=== TEXT SEGMENT ===
*** Block opens ***

# Getting into the US without a degree?



## [HP] (Aug 14, 2010)

hey guys! 

First time posting here! Very useful forum, with a lot of info!

I'm Portuguese, living in Germany. A new job opportunity may be right around the corner, but the catch is that I don't have a degree, although I do have some professional experience (4 years professional experience + 5 years freelance/amateur experience) 

How hard is for someone without a degree, but with a few years of experience to get a H1B visa?

Another question, my girldfriend also has no degree, how hard would it be to try and get one for her too, considering I would get one? (I know that if we were married she would get one automatically, but it's not the case)

Thanks guys!

PS. My field is game art.


----------



## Fatbrit (May 8, 2008)

[HP] said:


> hey guys!
> 
> First time posting here! Very useful forum, with a lot of info!
> 
> ...

*** Block closes ***

=== REQUIREMENT 1 ===
Please reproduce the visa thread word for word, everything from "How hard is" down to "not the case)".
The thread and the records were taken from separate, unrelated sources.

=== THE DATA ===
*** Block opens ***

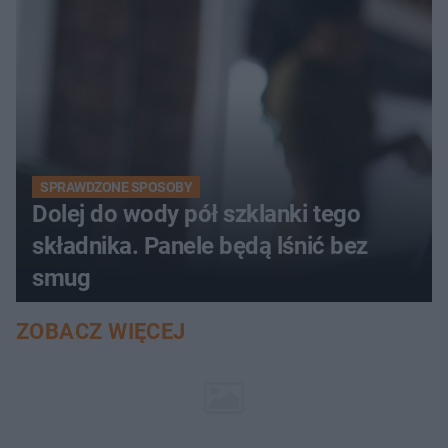
SPRAWDZONE SPOSOBY
Dolej do wody pół szklanki tego
składnika. Panele będą lśnić bez
smug
ZOBACZ WIĘCEJ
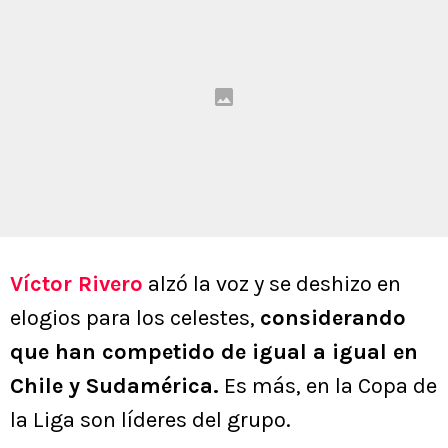
Víctor Rivero
alzó la voz y se deshizo en
elogios para los celestes,
considerando
que han competido de igual a igual en
Chile y Sudamérica.
Es más, en la Copa de
la Liga son líderes del grupo.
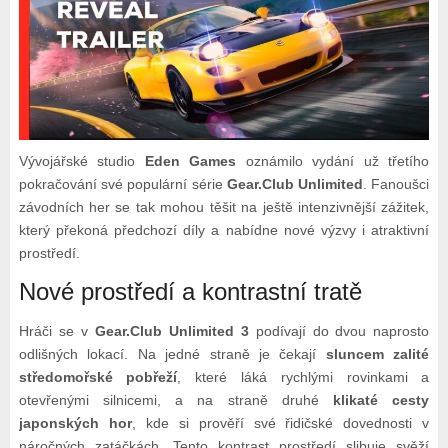
Vývojářské studio
Eden Games
oznámilo vydání už třetího
pokračování své populární série
Gear.Club Unlimited
. Fanoušci
závodních her se tak mohou těšit na ještě intenzivnější zážitek,
který překoná předchozí díly a nabídne nové výzvy i atraktivní
prostředí.
Nové prostředí a kontrastní tratě
Hráči se v
Gear.Club Unlimited 3
podívají do dvou naprosto
odlišných lokací. Na jedné straně je čekají
sluncem zalité
středomořské pobřeží
, které láká rychlými rovinkami a
otevřenými silnicemi, a na straně druhé
klikaté cesty
japonských hor
, kde si prověří své řidičské dovednosti v
náročných zatáčkách. Tento kontrast prostředí slibuje svěží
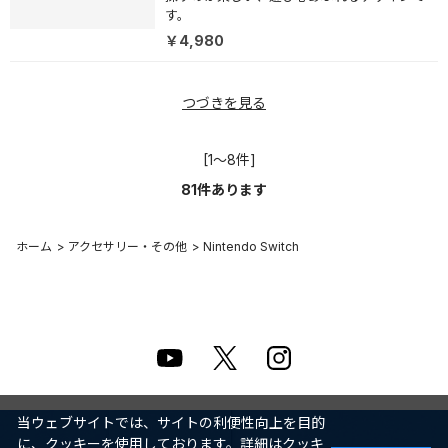
す。
￥4,980
つづきを見る
[1～8件]
81
件あります
ホーム
>
アクセサリー・その他
>
Nintendo Switch
当ウェブサイトでは、サイトの利便性向上を目的
に、クッキーを使用しております。詳細はクッキ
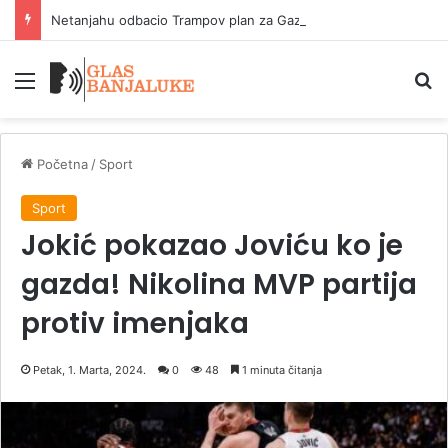
Netanjahu odbacio Trampov plan za Gazu
Meni
P
Početna
/
Sport
Sport
Jokić pokazao Joviću ko je
gazda! Nikolina MVP partija
protiv imenjaka
Petak, 1. Marta, 2024.
0
48
1 minuta čitanja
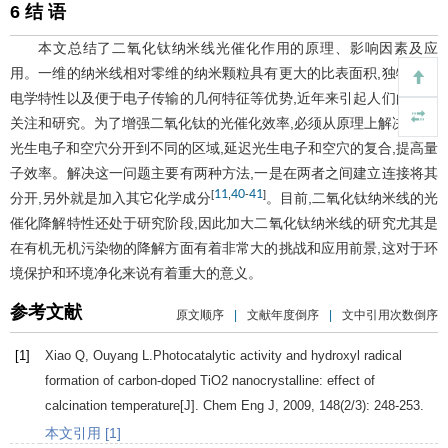
6 结 语
本文总结了二氧化钛纳米线光催化作用的原理、影响因素及应
用。一维的纳米线相对零维的纳米颗粒具有更大的比表面积,独特的光
电学特性以及便于电子传输的几何特征等优势,近年来引起人们的广泛
关注和研究。为了增强二氧化钛的光催化效率,必须从原理上解决,即使
光生电子和空穴分开到不同的区域,延迟光生电子和空穴的复合,提高量
子效率。解决这一问题主要有两种方法,一是在两者之间建立连接将其
11
40
41
[
,
-
]
分开,另外就是加入其它化学成分
。目前,二氧化钛纳米线的光
催化降解特性还处于研究阶段,因此加大二氧化钛纳米线的研究尤其是
在有机无机污染物的降解方面有着非常大的挑战和应用前景,这对于环
境保护和环境净化来说有着重大的意义。
参考文献
原文顺序
|
文献年度倒序
|
文中引用次数倒序
[1]
Xiao
Q
,
Ouyang
L
.Photocatalytic activity and hydroxyl radical
formation of carbon-doped TiO2 nanocrystalline: effect of
calcination temperature[J].
Chem Eng J
,
2009
,
148
(2/3): 248-253.
本文引用 [1]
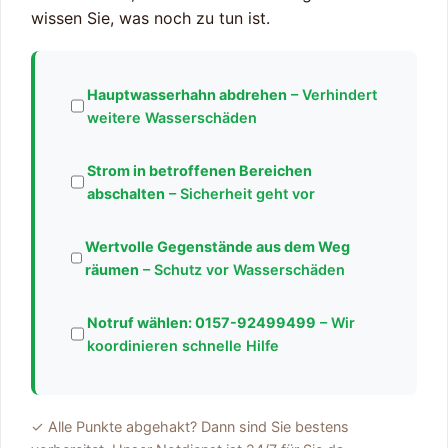
wissen Sie, was noch zu tun ist.
Hauptwasserhahn abdrehen
– Verhindert
weitere Wasserschäden
Strom in betroffenen Bereichen
abschalten
– Sicherheit geht vor
Wertvolle Gegenstände aus dem Weg
räumen
– Schutz vor Wasserschäden
Notruf wählen:
0157-92499499
– Wir
koordinieren schnelle Hilfe
✓ Alle Punkte abgehakt? Dann sind Sie bestens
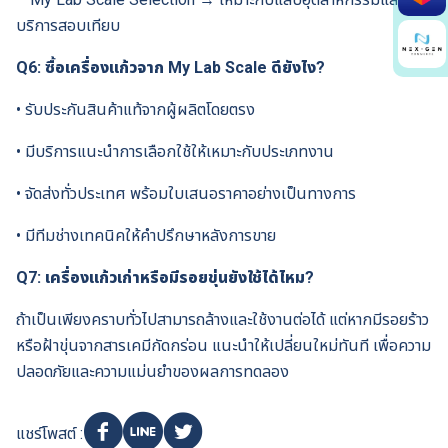
for:
บริการสอบเทียบ
Q6: ซื้อเครื่องแก้วจาก My Lab Scale ดียังไง?
• รับประกันสินค้าแท้จากผู้ผลิตโดยตรง
• มีบริการแนะนำการเลือกใช้ให้เหมาะกับประเภทงาน
• จัดส่งทั่วประเทศ พร้อมใบเสนอราคาอย่างเป็นทางการ
• มีทีมช่างเทคนิคให้คำปรึกษาหลังการขาย
Q7: เครื่องแก้วเก่าหรือมีรอยขุ่นยังใช้ได้ไหม?
ถ้าเป็นเพียงคราบทั่วไปสามารถล้างและใช้งานต่อได้ แต่หากมีรอยร้าว
หรือฝ้าขุ่นจากสารเคมีกัดกร่อน แนะนำให้เปลี่ยนใหม่ทันที เพื่อความ
ปลอดภัยและความแม่นยำของผลการทดลอง
แชร์โพสต์ :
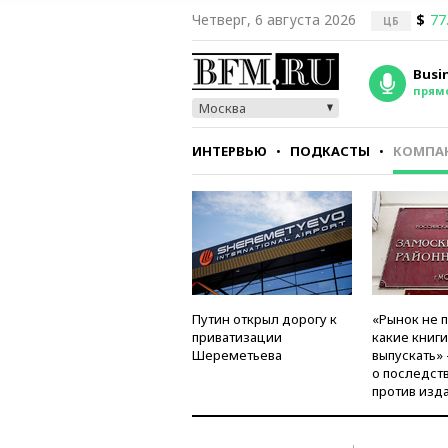
Четверг, 6 августа 2026
$
77
ЦБ
Busi
прям
Москва
ИНТЕРВЬЮ
ПОДКАСТЫ
КОМПА
СТИЛЬ
ТЕСТЫ
Путин открыл дорогу к
«Рынок не 
приватизации
какие книг
Шереметьева
выпускать»
о последст
против изд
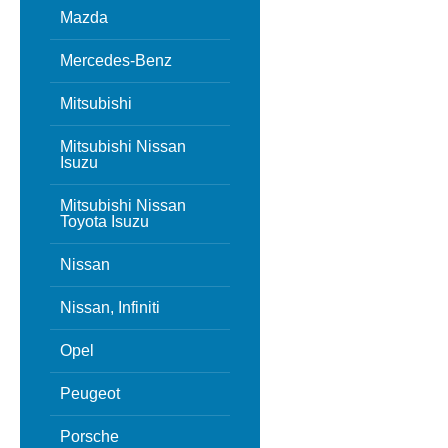
Mazda
Mercedes-Benz
Mitsubishi
Mitsubishi Nissan
Isuzu
Mitsubishi Nissan
Toyota Isuzu
Nissan
Nissan, Infiniti
Opel
Peugeot
Porsche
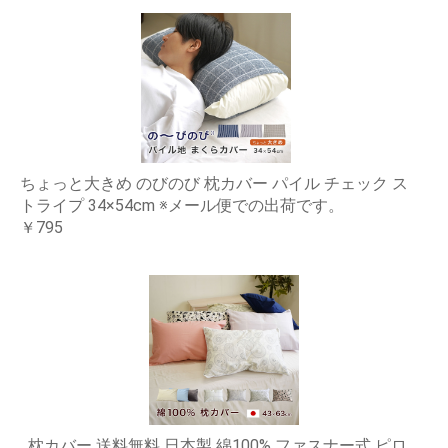
ちょっと大きめ のびのび 枕カバー パイル チェック ス
トライプ 34×54cm ※メール便での出荷です。
￥795
枕カバー 送料無料 日本製 綿100% ファスナー式 ピロ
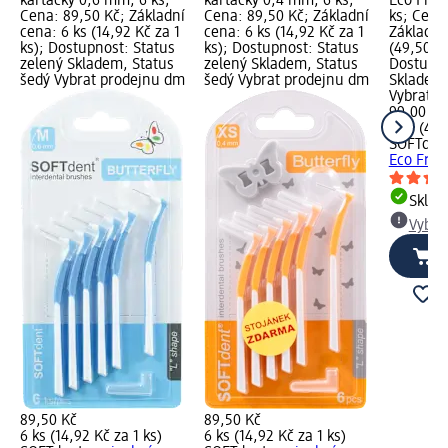
kartáčky 0,6 mm, 6 ks;
kartáčky 0,4 mm, 6 ks;
Eco Frie
Cena: 89,50 Kč; Základní
Cena: 89,50 Kč; Základní
ks; Cena
cena: 6 ks (14,92 Kč za 1
cena: 6 ks (14,92 Kč za 1
Základní
ks); Dostupnost: Status
ks); Dostupnost: Status
(49,50 Kč
zelený Skladem, Status
zelený Skladem, Status
Dostupno
šedý Vybrat prodejnu dm
šedý Vybrat prodejnu dm
Skladem,
Vybrat p
99,00 Kč
2 ks (49,
SOFTden
Eco Frien
Skla
Vybra
89,50 Kč
89,50 Kč
6 ks (14,92 Kč za 1 ks)
6 ks (14,92 Kč za 1 ks)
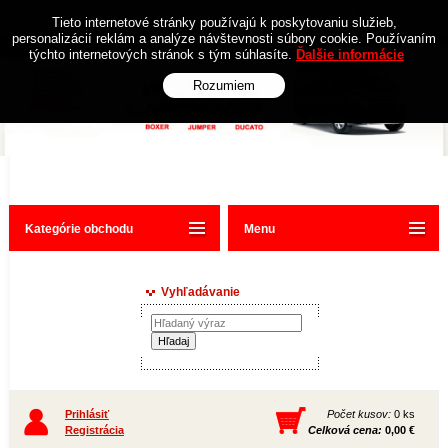
Obchodné podmienky
Kontakt
Tieto internetové stránky používajú k poskytovaniu služieb,
personalizácií reklám a analýze návštevnosti súbory cookie. Používaním
týchto internetových stránok s tým súhlasíte.
Ďalšie informácie
Rozumiem
Kategórie obchodu
Menu
Vyhľadávanie
Prihlásiť
Počet kusov:
0 ks
Registrácia
Celková cena:
0,00 €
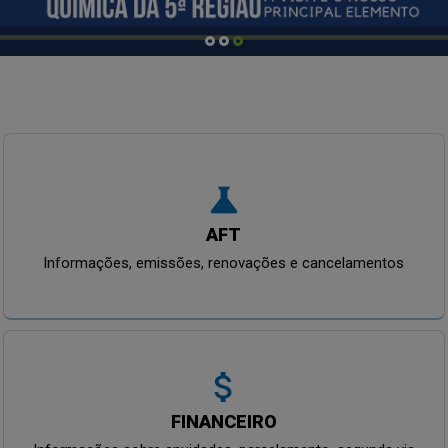
science
AFT
Informações, emissões, renovações e cancelamentos
attach_money
FINANCEIRO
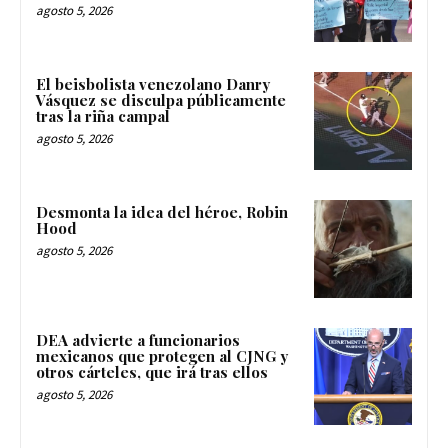
agosto 5, 2026
El beisbolista venezolano Danry
Vásquez se disculpa públicamente
tras la riña campal
agosto 5, 2026
Desmonta la idea del héroe, Robin
Hood
agosto 5, 2026
DEA advierte a funcionarios
mexicanos que protegen al CJNG y
otros cárteles, que irá tras ellos
agosto 5, 2026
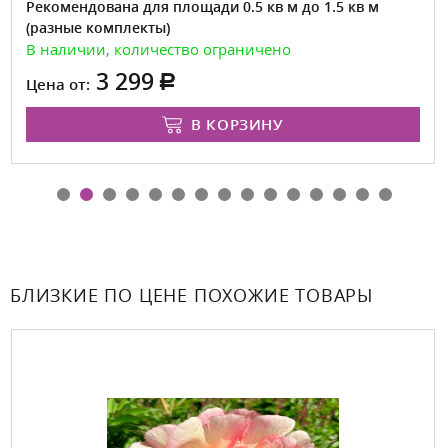
Рекомендована для площади 0.5 кв м до 1.5 кв м
(разные комплекты)
В наличии, количество ограничено
3 299
Цена от:
В КОРЗИНУ
БЛИЗКИЕ ПО ЦЕНЕ ПОХОЖИЕ ТОВАРЫ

*** Block closes ***

=== REQUIREMENT 2 ===
Gather each line of the records that contains the string "Club".

=== ANSWER AREA 1 ===
How hard is for someone without a degree, but with a few years of experience to get a H1B visa?

Another question, my girldfriend also has no degree, how hard would it be to try and get one for her too, considering I would get one? (I know that if we were married she would get one automatically, but it's not the case)

=== ANSWER AREA 2 ===
Gear.Club Unlimited
Gear.Club Unlimited 3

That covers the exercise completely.